Peter Murphy is coming back to Salt Lake City Saturday at the Fairpark Coliseum. But don't expect to see the same waifish figure in black who inspired goth aficionados worldwide with his memorable introduction to the beautifully vampiric film "The Hunger."
Murphy's panache for the Gothic genre in the early '80s may well have come back to haunt him in this decade as now the ex-Bauhaus mouthpiece is, well, a kinder, gentler king of goth."To wake up and feel cool, I'm not that Peter Murphy," he recently told Raygun Magazine. "When I wake up, it's just a man in the mirror - and Dad. I really do consider myself a regular guy."
Murphy's apparent sense of longing to be average came at significant cost, though. At the conclusion of his 1992 "Holy Smoke" tour, Murphy dissolved his long-time band, The 100 Men, and moved himself and his family from his native England to Turkey. The immediate need was for a new view, according to press materials.
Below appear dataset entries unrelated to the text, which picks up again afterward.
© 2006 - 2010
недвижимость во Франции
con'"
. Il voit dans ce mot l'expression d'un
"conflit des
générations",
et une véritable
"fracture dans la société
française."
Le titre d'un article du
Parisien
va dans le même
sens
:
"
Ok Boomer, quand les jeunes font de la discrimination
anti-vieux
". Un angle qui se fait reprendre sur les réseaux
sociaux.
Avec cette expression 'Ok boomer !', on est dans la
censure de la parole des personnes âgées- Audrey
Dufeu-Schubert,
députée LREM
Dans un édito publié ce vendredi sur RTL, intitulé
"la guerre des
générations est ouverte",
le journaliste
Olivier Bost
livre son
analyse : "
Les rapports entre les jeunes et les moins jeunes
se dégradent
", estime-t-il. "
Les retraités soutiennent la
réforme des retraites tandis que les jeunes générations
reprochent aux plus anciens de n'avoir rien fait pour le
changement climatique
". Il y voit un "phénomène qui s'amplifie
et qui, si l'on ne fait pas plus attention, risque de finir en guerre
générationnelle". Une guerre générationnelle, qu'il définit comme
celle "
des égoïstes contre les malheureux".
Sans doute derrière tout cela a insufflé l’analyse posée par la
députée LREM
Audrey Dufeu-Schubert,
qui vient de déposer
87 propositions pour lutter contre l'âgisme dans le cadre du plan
"I set out to burn bridges, to give myself a feeling of freshness and vitality," Murphy says. "That burning of bridges went as far as potentially accepting that I'd finished in the music business. It was a purging period - making a clean break.
"I wanted to put myself in the position where I psychologically freed myself from being in that album-tour cycle and being Peter Murphy. Perceptions of such things can change one's hopes and desires and motivations."
A year after moving to Turkey, Murphy began to explore the artistic dividends of his personal and professional liberation. The rewards came in the form of melodies, a set of strong vocal state-ments, and, eventually, rough draft demo recordings for what would become his fifth solo album, "Cascade."
Murphy appears at the Utah State Fairpark Coliseum Saturday, July 15, at 8 p.m. with opening act Jewel. Tickets are $14 and available by calling Smith'sTix at 1-800-888-8499.
For Murphy, a Turkish residence seemed to be just what the doctor ordered. Add a willing producer (Pascal Gabriel), capable songwriting techniques from Paul Statham and instinctive contributions from guitarist Michael Brook and you've got "Cascade."
While the 37-year-old baritone hesitates to call the making of "Cascade" a new beginning, the process did provide the invigorating atmosphere he's been missing.
"Recording the album was refreshing . . . and frightening,really. I'd put myself in a position that was very dangerous. I didn't have the security of the band, that known quality."
Some highlights of Murphy's musical career:
- 1979-1983: Lead vocalist, Bauhaus.
- 1984: Began solo career after the '83 breakup of Bauhaus; joined with former Japan bassist Mick Karn to record "The Waking Hour" under the name Dalis Car.
- 1986: Recruited guitar-ist/keyboardist Howard Hughes to help record solo debut, "Should the World Fail to Fall Apart."
- 1988-92: Picked up with The 100 Men, recorded "Love Hysteria," "Deep," and "Holy Smoke."
- 1995: Released "Cascade," featuring new producer, co-writer and musicians.
Musicians on tour with Murphy are guitarist Ben Blakeman, drummer Mark Price, bassist Eddie Branch and Howard Hughes on keyboard and guitar.
- JEWEL is on tour supporting her debut album, "Pieces of You." The album, produced by Ben Keith (Neil Young and Patsy Cline) is composed of material that was recorded at Young's Broken Arrow Ranch and at venues in San Diego.
The 20-year-old solo acoustic performer has opened for Bob Dylan and Liz Phair and is described as girlish and coy one minute, strong and sexy, haunting and honest the next.